Larry saw Logan weaving down a street that ran perpendicular to the four lanes they had crossed. He called into the radio to two of the others and gave them the location, ordering them to turn off Broadway and head west.
They would keep Logan flanked on either side, while he would stay on the target. Logan was around fifty yards ahead of him, moving fast, not looking back, only to the sides when he reached a street. He was running fast, and Larry ran after him in fury.
Then he saw Logan descend some subway steps into the subterranean depths of the Twenty-third Street station. Larry ran forward, simultaneously ordering the two watchers to pick up a cab each and wait for him for instructions. As he descended the steps two at a time, there was a call from the three watchers at the theatre.
“She’s away,” was all the man said.
“Fucking find her!” Larry shouted.
He saw Logan running now, towards the corridor that led to the downtown trains. He hurled himself after him, jumping the stile, and as he did so, he ordered the men in the two cabs somewhere above him to head downtown and wait at the exits from the Fourteenth and Eighth Street stations for further instructions.
Anna stepped back into the cab and gave the Mercer Hotel as her destination. She opened the folded paper again and read. There were four lines, each a place, a time, and a date. All were places she had never heard of, somewhere in New York—one main venue to aim for and three fallback meetings.
She memorised the information, and screwed the paper up in one hand as the cab turned into Mercer Street, where the hotel jutted out onto the sidewalk.
“Drive past it, please,” she instructed the driver. A hundred yards beyond the hotel, she told him to pull up. She gave him the fare and added a hundred-dollar bill.
Outside the cab, she watched the hotel entrance in the distance, then bent down and dropped the paper into a drain. She stood up and walked towards the hotel.
On the platform at Twenty-third Street, Larry caught sight of Logan at the far end as he stepped onto the train. He just had time himself to force a set of doors open to let him in.
If he’s getting in at the bottom of the train, he thought, then the station he’s disembarking from must have an exit at that end of the train. But it seemed unlikely that Logan would know that, unless this whole exercise had been planned long in advance—and it seemed improvised.

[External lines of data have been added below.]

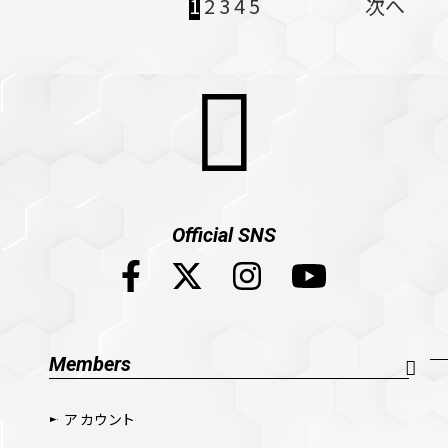
1
2
3
4
5
次へ
Official SNS
Members
アカウント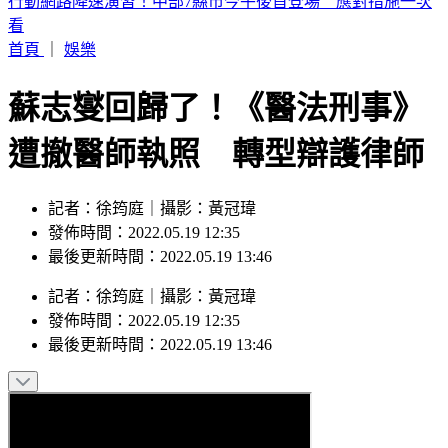
2026購車風向球 : 看購車趨勢分析，還有好禮天天抽
首頁
｜
娛樂
蘇志燮回歸了！《醫法刑事》
遭撤醫師執照 轉型辯護律師
記者：徐筠庭｜攝影：黃冠瑋
發佈時間：2022.05.19 12:35
最後更新時間：2022.05.19 13:46
記者
：
徐筠庭
｜
攝影
：
黃冠瑋
發佈時間：
2022.05.19 12:35
最後更新時間：
2022.05.19 13:46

He began to make his way down the train. It was crowded, and he moved slowly. He’d travelled three, four cars by the time the train pulled in to the next station. He waited in the train, and when the door was clear of people getting out, he risked a look. Logan was just twenty yards away, walking down the platform. Larry withdrew.
“He’s getting out on Fourteenth Street,” he barked into the radio. “You have two minutes.”

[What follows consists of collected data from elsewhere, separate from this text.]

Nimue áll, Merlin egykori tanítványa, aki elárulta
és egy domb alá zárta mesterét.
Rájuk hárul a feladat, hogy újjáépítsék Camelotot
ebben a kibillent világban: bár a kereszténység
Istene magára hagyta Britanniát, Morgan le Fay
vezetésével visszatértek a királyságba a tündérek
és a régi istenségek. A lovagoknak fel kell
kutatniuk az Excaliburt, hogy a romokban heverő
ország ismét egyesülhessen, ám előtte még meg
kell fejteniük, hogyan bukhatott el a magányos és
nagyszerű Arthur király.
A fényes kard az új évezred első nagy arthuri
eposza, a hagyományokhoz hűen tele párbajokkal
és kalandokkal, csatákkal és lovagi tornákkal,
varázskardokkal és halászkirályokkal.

Then he sat down with his back to the platform and almost felt Logan walking by behind him. Without glancing for more than a few seconds through the window, Larry watched the stairs at the end of the platform as the train pulled out. Logan was nowhere in the stream of people walking along or turning for the exit. Somewhere, he thought, Logan had moved back onto the train, and it must be within a few cars of where he was sitting.
He radioed again with orders to both watchers to move on to the next station, if Logan didn’t emerge.
At the Spring Street station, he saw Logan again, stepping out a second time, from two cars away, and heading with his back to Larry towards an exit. Larry stepped out. He was sure now.
“He’s coming out on Spring,” he said. “Hit him hard.”
He would stay behind Logan in case he made a run back.